One way to do it is as follows. Note that given $f,g\in\mathcal H$ and the associated linear (resp. antilinear) functionals $\varphi_g$ (resp. $\phi_f$), we have that

$$\varphi_g(f) = \phi_f(g) = \langle g,f\rangle$$

Because $\varphi_g \rightarrow \langle g|$ and $\phi_f \rightarrow |f\rangle$, we make the formal identification

$$\varphi_f(g) = \phi_f(g) \equiv \langle g | f \rangle$$

So $\langle g | f\rangle$ can be equivalently thought of either as (i) mapping $g$ to its linear functional and feeding it $f$, or (ii) mapping $f$ to its antilinear functional and feeding it $g$.

Extending our consideration to $\delta_x \rightarrow \langle x|$, we can say that $\langle x| f\rangle$ corresponds to feeding the state $f$ to the functional $\delta_x$ - which is to say, evaluating it at the point $x$: $$\langle x | f\rangle = \delta_x(f) = f(x)$$

Note that there is no either-or equivalence here - since $\delta_x$ does not actually correspond to a state, it doesn't strictly make sense to imagine the reverse, in which we convert $f$ to a functional and feed it the (nonexistent) state corresponding to $\delta_x$. Of course, if we're willing to accept that the "state" which corresponds to $\delta_a$ is the "delta function" $\delta(x-a)$, then you can think of it that way.

Next, note that

$$\langle g|f\rangle =\int_{-\infty}^\infty \overline{g(x)} f(x)\ dx = \int_{-\infty}^\infty \langle g|x\rangle \langle x|f\rangle$$

we therefore make the formal identification with the identity operator: $$\int_{-\infty}^\infty |x\rangle\langle x| \ dx \rightarrow \mathbb{I}$$

Note that taken literally (e.g. as a Lebesgue integral), the expression on the left does not make sense on its own. However, following the formal symbolic rules we have developed, it acts as an identity operator on the space of kets (and on the space of bras).

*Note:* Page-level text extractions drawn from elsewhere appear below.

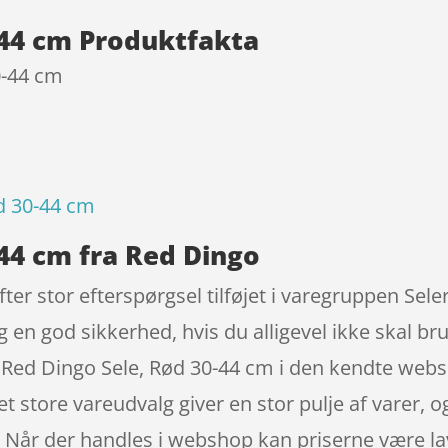
-44 cm Produktfakta
0-44 cm
d 30-44 cm
-44 cm fra Red Dingo
er stor efterspørgsel tilføjet i varegruppen Seler
g en god sikkerhed, hvis du alligevel ikke skal br
 Red Dingo Sele, Rød 30-44 cm i den kendte webs
Det store vareudvalg giver en stor pulje af varer, o
Når der handles i webshop kan priserne være lave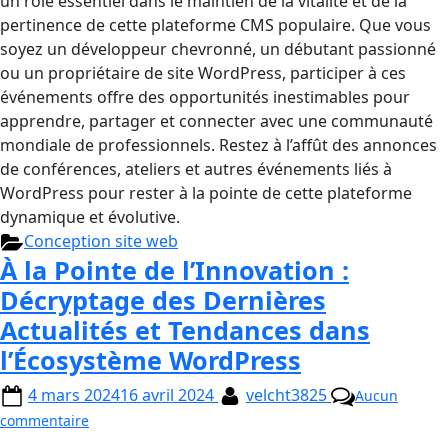
un rôle essentiel dans le maintien de la vitalité et de la
pertinence de cette plateforme CMS populaire. Que vous
soyez un développeur chevronné, un débutant passionné
ou un propriétaire de site WordPress, participer à ces
événements offre des opportunités inestimables pour
apprendre, partager et connecter avec une communauté
mondiale de professionnels. Restez à l’affût des annonces
de conférences, ateliers et autres événements liés à
WordPress pour rester à la pointe de cette plateforme
dynamique et évolutive.
Conception site web
À la Pointe de l’Innovation :
Décryptage des Dernières
Actualités et Tendances dans
l’Écosystème WordPress
4 mars 2024
16 avril 2024
velcht3825
Aucun
commentaire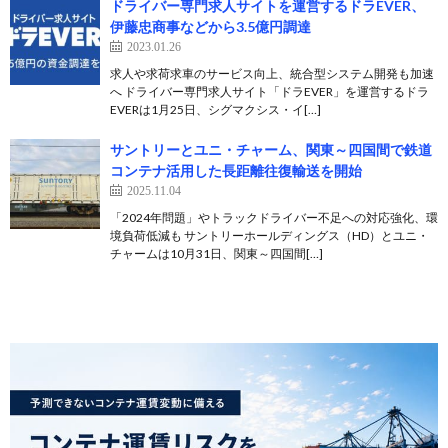
ドライバー専⾨求⼈サイトを運営するドラEVER、
伊藤忠商事などから3.5億円調達
2023.01.26
求人や求荷求車のサービス向上、統合型システム開発も加速
へ ドライバー専門求人サイト「ドラEVER」を運営するドラ
EVERは1月25日、シグマクシス・イ[…]
サントリーとユニ・チャーム、関東～四国間で鉄道
コンテナ活用した長距離往復輸送を開始
2025.11.04
「2024年問題」やトラックドライバー不足への対応強化、環
境負荷低減も サントリーホールディングス（HD）とユニ・
チャームは10月31日、関東～四国間[…]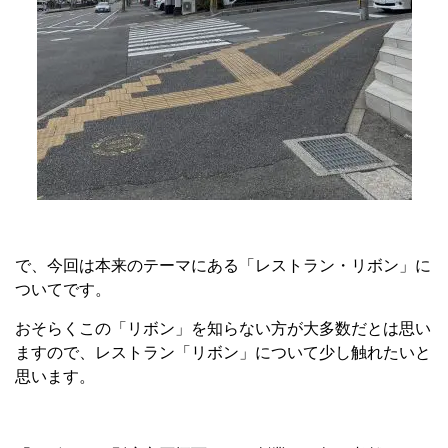
で、今回は本来のテーマにある「レストラン・リボン」に
ついてです。
おそらくこの「リボン」を知らない方が大多数だとは思い
ますので、レストラン「リボン」について少し触れたいと
思います。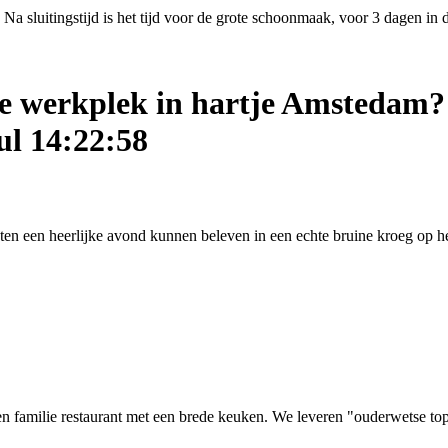
Na sluitingstijd is het tijd voor de grote schoonmaak, voor 3 dagen in
ige werkplek in hartje Amstedam?
ul 14:22:58
asten een heerlijke avond kunnen beleven in een echte bruine kroeg op
 familie restaurant met een brede keuken. We leveren "ouderwetse top kw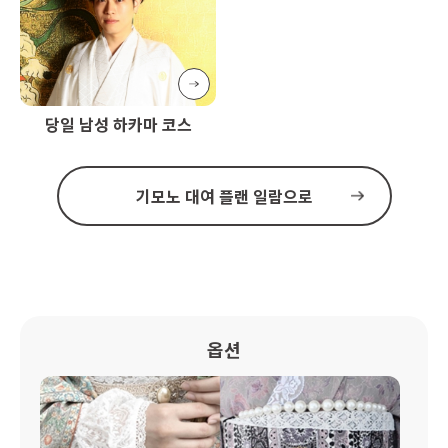
당일 남성 하카마 코스
기모노 대여 플랜 일람으로
옵션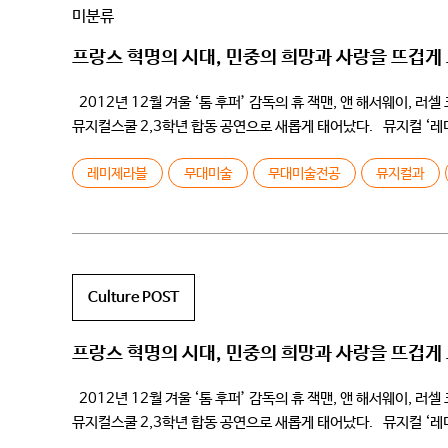
미분류
프랑스 혁명의 시대, 민중의 희망과 사랑을 뜨겁게
2012년 12월 겨울 ‘톰 후퍼’ 감독의 휴 잭맨, 앤 해서웨이, 
뮤지컬스쿨 2,3학년 합동 공연으로 새롭게 태어났다. 뮤지컬 ‘레
[…]
레미제라블
무대미술
무대미술전공
뮤지컬과
Culture POST
프랑스 혁명의 시대, 민중의 희망과 사랑을 뜨겁게
2012년 12월 겨울 ‘톰 후퍼’ 감독의 휴 잭맨, 앤 해서웨이, 
뮤지컬스쿨 2,3학년 합동 공연으로 새롭게 태어났다. 뮤지컬 ‘레
[…]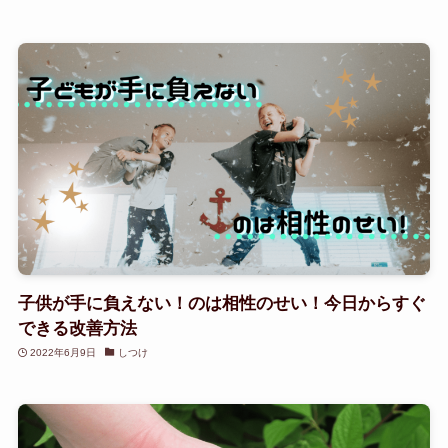
子供が手に負えない！のは相性のせい！今日からすぐ
できる改善方法
2022年6月9日
しつけ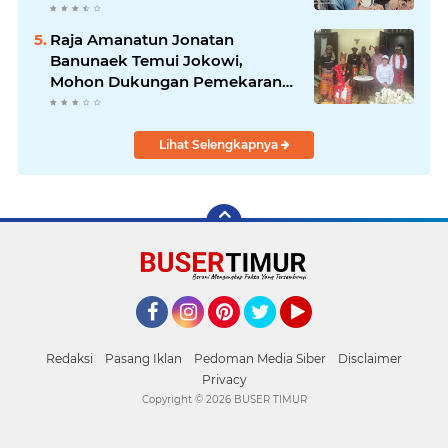
Raja Amanatun Jonatan
Banunaek Temui Jokowi,
Mohon Dukungan Pemekaran
Daerah Amanatun
Lihat Selengkapnya
Facebook
Instagram
Pinterest
Twitter
YouTube
Redaksi
Pasang Iklan
Pedoman Media Siber
Disclaimer
Privacy
Copyright ©
2026 BUSER TIMUR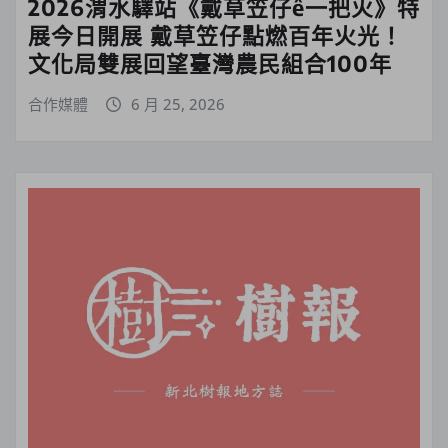
2026渭水驛站《戴草笠仔ê一把火》特
展今日開展 戴草笠仔點燃百年火光！
文化局雙展回望臺灣農民組合100年
合作媒體
6 月 25, 2026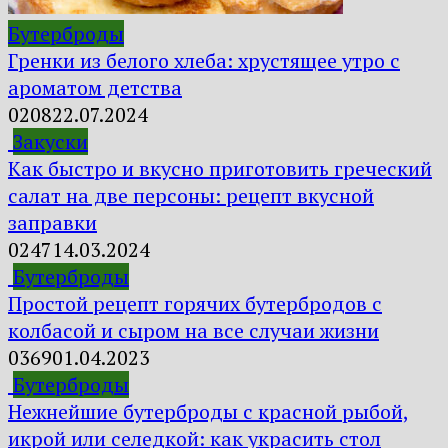
Бутерброды
Гренки из белого хлеба: хрустящее утро с
ароматом детства
0
208
22.07.2024
Закуски
Как быстро и вкусно приготовить греческий
салат на две персоны: рецепт вкусной
заправки
0
247
14.03.2024
Бутерброды
Простой рецепт горячих бутербродов с
колбасой и сыром на все случаи жизни
0
369
01.04.2023
Бутерброды
Нежнейшие бутерброды с красной рыбой,
икрой или селедкой: как украсить стол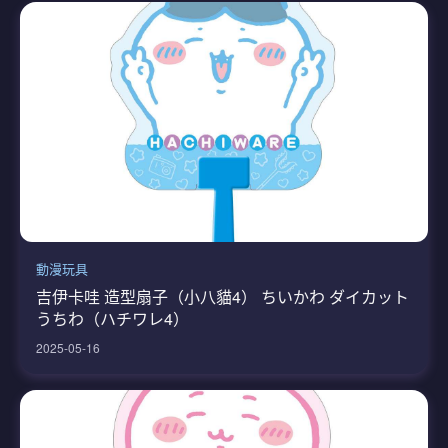
動漫玩具
吉伊卡哇 造型扇子（小八貓4） ちいかわ ダイカット
うちわ（ハチワレ4）
2025-05-16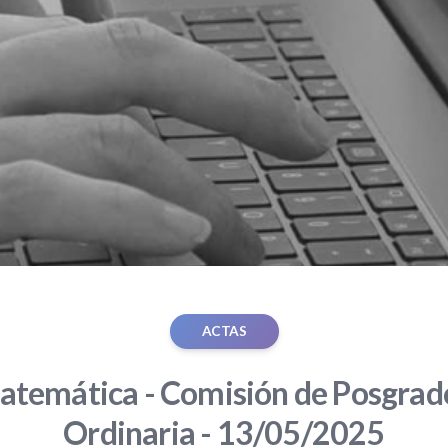
ACTAS
atemática - Comisión de Posgrado
Ordinaria - 13/05/2025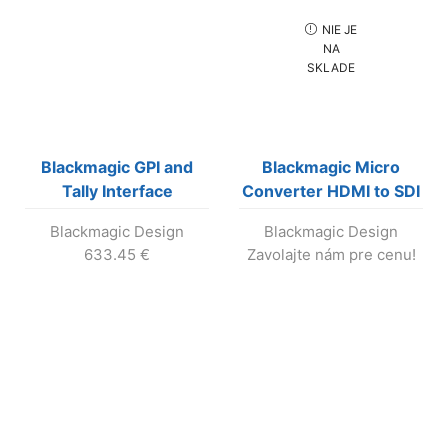
NIE JE
NA
SKLADE
Blackmagic GPI and
Blackmagic Micro
Tally Interface
Converter HDMI to SDI
bez zdroja (výroba
Blackmagic Design
Blackmagic Design
ukončená!)
633.45
€
Zavolajte nám pre cenu!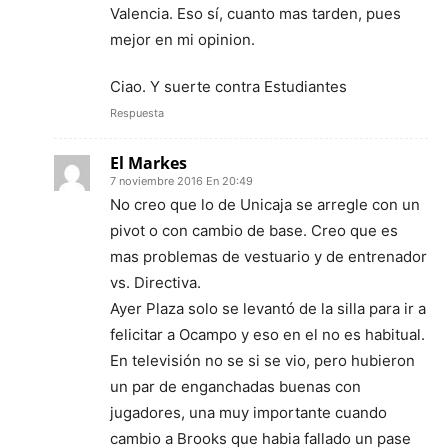
Valencia. Eso sí, cuanto mas tarden, pues
mejor en mi opinion.
Ciao. Y suerte contra Estudiantes
Respuesta
El Markes
7 noviembre 2016 En 20:49
No creo que lo de Unicaja se arregle con un
pivot o con cambio de base. Creo que es
mas problemas de vestuario y de entrenador
vs. Directiva.
Ayer Plaza solo se levantó de la silla para ir a
felicitar a Ocampo y eso en el no es habitual.
En televisión no se si se vio, pero hubieron
un par de enganchadas buenas con
jugadores, una muy importante cuando
cambio a Brooks que habia fallado un pase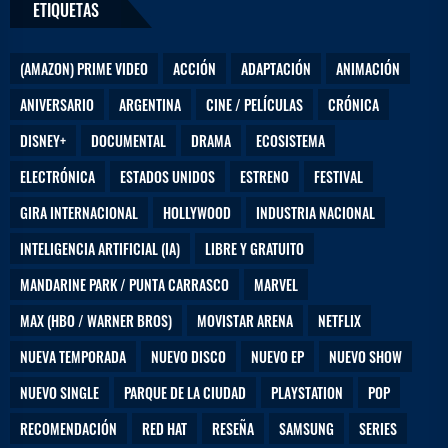
c
ETIQUETAS
o
(AMAZON) PRIME VIDEO
ACCIÓN
ADAPTACIÓN
ANIMACIÓN
ANIVERSARIO
ARGENTINA
CINE / PELÍCULAS
CRÓNICA
DISNEY+
DOCUMENTAL
DRAMA
ECOSISTEMA
ELECTRÓNICA
ESTADOS UNIDOS
ESTRENO
FESTIVAL
GIRA INTERNACIONAL
HOLLYWOOD
INDUSTRIA NACIONAL
INTELIGENCIA ARTIFICIAL (IA)
LIBRE Y GRATUITO
MANDARINE PARK / PUNTA CARRASCO
MARVEL
MAX (HBO / WARNER BROS)
MOVISTAR ARENA
NETFLIX
NUEVA TEMPORADA
NUEVO DISCO
NUEVO EP
NUEVO SHOW
NUEVO SINGLE
PARQUE DE LA CIUDAD
PLAYSTATION
POP
RECOMENDACIÓN
RED HAT
RESEÑA
SAMSUNG
SERIES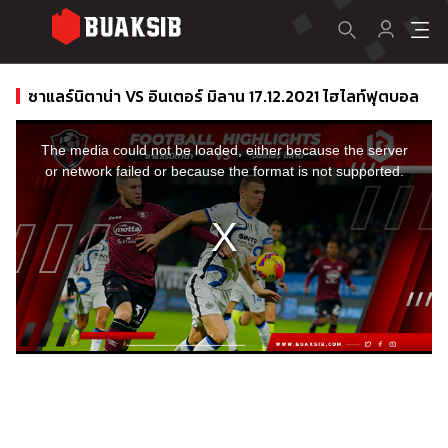
ซาแลร์นิตาน่า VS อินเตอร์ มิลาน 17.12.2021 ไฮไลท์ฟุตบอล
This
is
a
The media could not be loaded, either because the server
modal
window.
or network failed or because the format is not supported.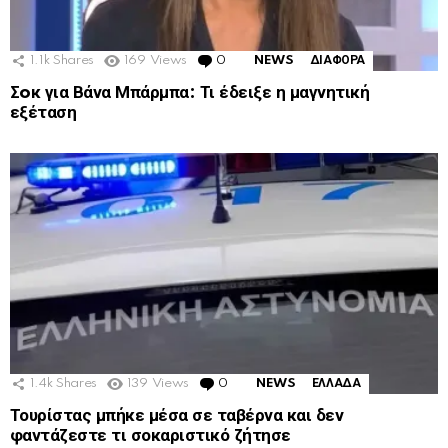
1.1k
Shares
169
Views
0
Comments
NEWS
ΔΙΑΦΟΡΑ
Σoκ για Βάνα Μπάρμπα: Τι έδειξε η μαγνητική
εξέταση
1.4k
Shares
139
Views
0
Comments
NEWS
ΕΛΛΑΔΑ
Τουρίστας μπήκε μέσα σε ταβέρνα και δεν
φαντάζεστε τι σοκαριστικό ζήτησε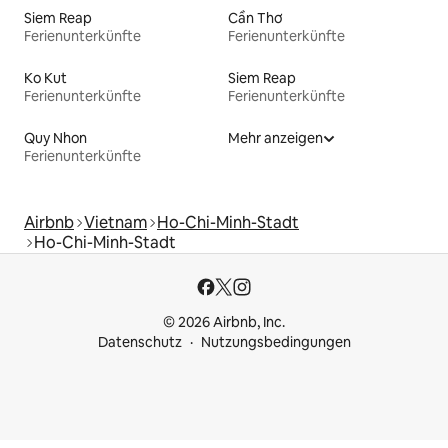
Siem Reap
Cần Thơ
Ferienunterkünfte
Ferienunterkünfte
Ko Kut
Siem Reap
Ferienunterkünfte
Ferienunterkünfte
Quy Nhon
Mehr anzeigen
Ferienunterkünfte
Airbnb
Vietnam
Ho-Chi-Minh-Stadt
Ho-Chi-Minh-Stadt
© 2026 Airbnb, Inc.
Datenschutz
Nutzungsbedingungen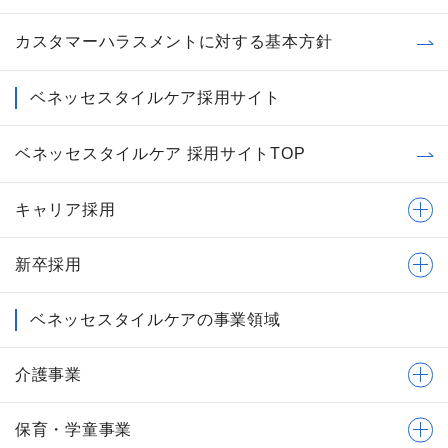
カスタマーハラスメントに対する基本方針
ベネッセスタイルケア採用サイト
ベネッセスタイルケア 採用サイトTOP
キャリア採用
新卒採用
ベネッセスタイルケアの事業領域
介護事業
保育・学童事業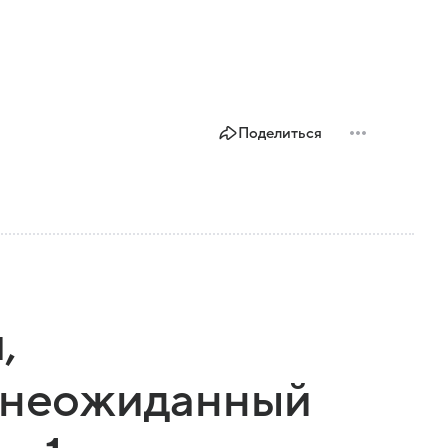
Поделиться
,
и неожиданный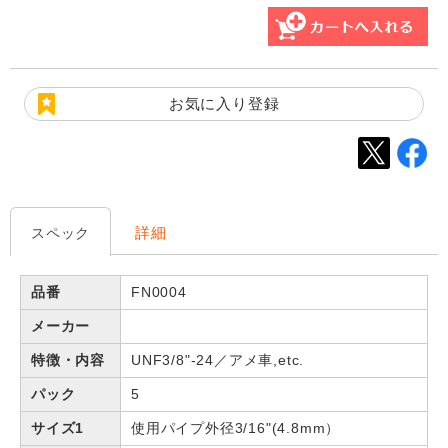
お気に入り登録
詳細
スペック
品番
FN0004
メーカー
特徴・内容
UNF3/8"-24／アメ車,etc.
パック
5
サイズ1
使用パイプ外径3/16"(4.8mm）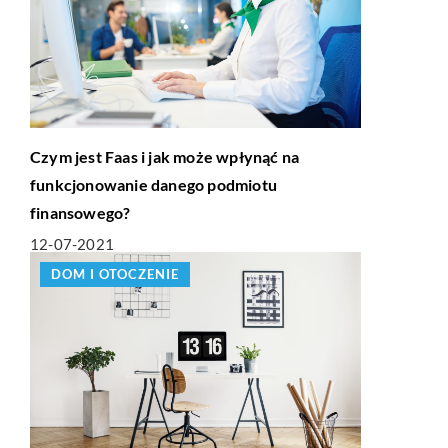
Czym jest Faas i jak może wpłynąć na
funkcjonowanie danego podmiotu
finansowego?
12-07-2021
DOM I OTOCZENIE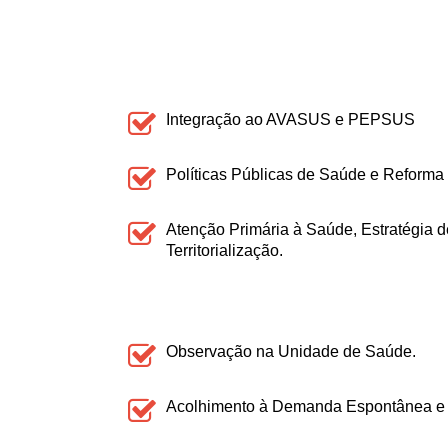
Integração ao AVASUS e PEPSUS
Políticas Públicas de Saúde e Reforma 
Atenção Primária à Saúde, Estratégia 
Territorialização.
Observação na Unidade de Saúde.
Acolhimento à Demanda Espontânea e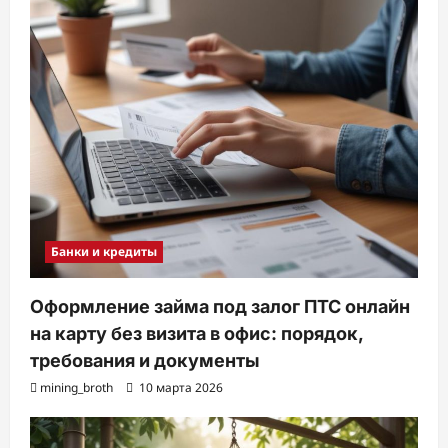
Банки и кредиты
Оформление займа под залог ПТС онлайн
на карту без визита в офис: порядок,
требования и документы
mining_broth
10 марта 2026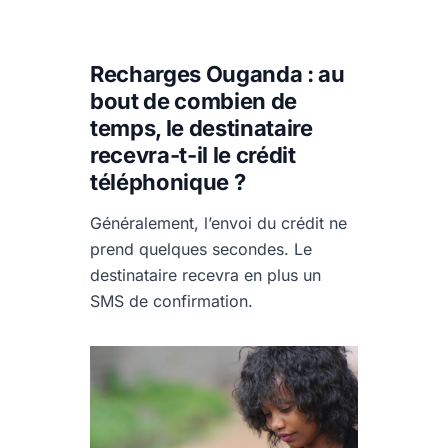
Recharges Ouganda : au
bout de combien de
temps, le destinataire
recevra-t-il le crédit
téléphonique ?
Généralement, l’envoi du crédit ne
prend quelques secondes. Le
destinataire recevra en plus un
SMS de confirmation.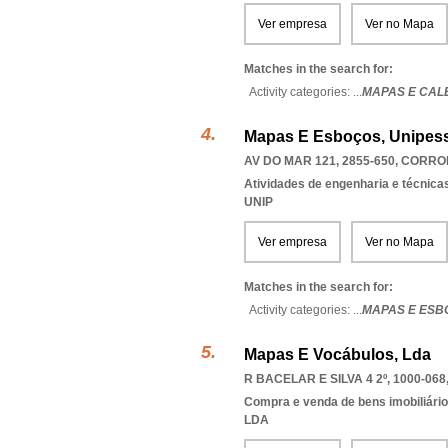
Ver empresa
Ver no Mapa
Matches in the search for:
Activity categories: ...
MAPAS E CAL
Mapas E Esboços, Unipess
AV DO MAR 121, 2855-650
,
CORROI
Atividades de engenharia e técnicas
UNIP
Ver empresa
Ver no Mapa
Matches in the search for:
Activity categories: ...
MAPAS E ESB
Mapas E Vocábulos, Lda
R BACELAR E SILVA 4 2º, 1000-068
Compra e venda de bens imobiliári
LDA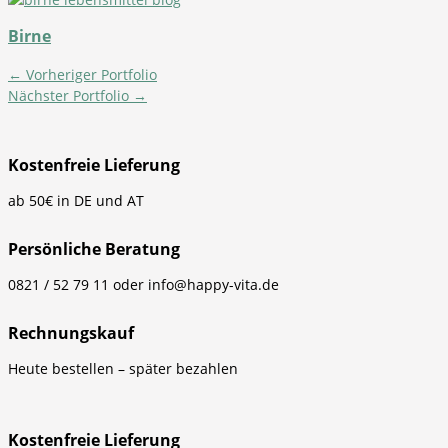
Birne
←
Vorheriger Portfolio
Nächster Portfolio
→
Kostenfreie Lieferung
ab 50€ in DE und AT
Persönliche Beratung
0821 / 52 79 11 oder info@happy-vita.de
Rechnungskauf
Heute bestellen – später bezahlen
Kostenfreie Lieferung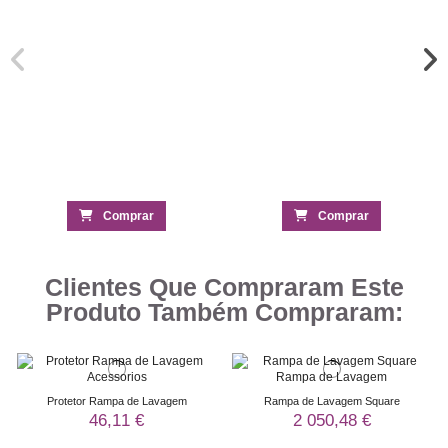
Comprar
Comprar
Clientes Que Compraram Este
Produto Também Compraram:
Protetor Rampa de Lavagem
Rampa de Lavagem Square
46,11 €
2 050,48 €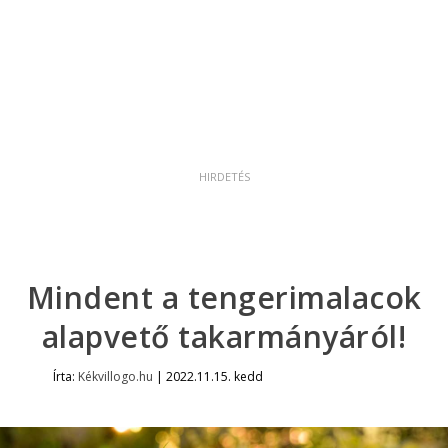
Mindent a tengerimalacok
alapvető takarmányáról!
Írta:
Kékvillogo.hu
|
2022.11.15. kedd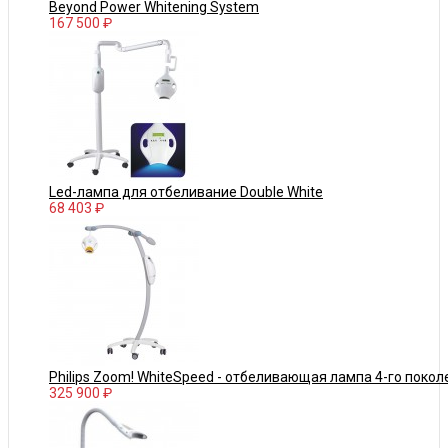
Beyond Power Whitening System
167 500 ₽
Led-лампа для отбеливание Double White
68 403 ₽
Philips Zoom! WhiteSpeed - отбеливающая лампа 4-го покол
325 900 ₽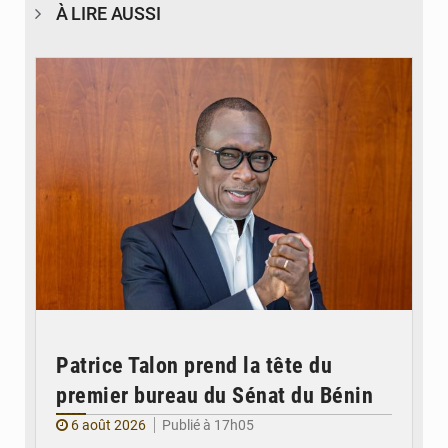
À LIRE AUSSI
© Brice DANSOU
Patrice Talon prend la tête du
premier bureau du Sénat du Bénin
6 août 2026
Publié à 17h05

That being the case, we must have that

$$\mathbb I \circ \mathbb I = \mathbb I$$ $$\int dx\ |x\rangle\langle x| \int dy\ |y\rangle\langle y| = \int dx \int dy |x\rangle \langle y| \cdot \langle x|y\rangle = \int dx |x\rangle\langle x|$$

which motivates the (again formal) definition $\langle x|y\rangle \equiv \delta(x-y)$.

Finally, we can perform the same manipulations on the "eigenfunctions" of the momentum operator. One finds that (as above)

$$\langle k | f\rangle = \int_{-\infty}^\infty e^{-ikx} f(x) dx = \hat f(k)$$ So while $\langle x|f\rangle = f(x)$, we have $\langle k|f\rangle = \hat f(k)$ where $\hat f$ is the Fourier transform of $f$.

Inserting the identity operator,

$$\hat f(k) = \langle k|f\rangle = \int \langle k|x\rangle \langle x|f\rangle dx = \int \langle k|x\rangle f(x)\ dx$$

Comparing this to the above, we are motivated to define

$$\langle k|x\rangle = e^{-ikx}$$ $$\langle x|k\rangle = e^{ikx}$$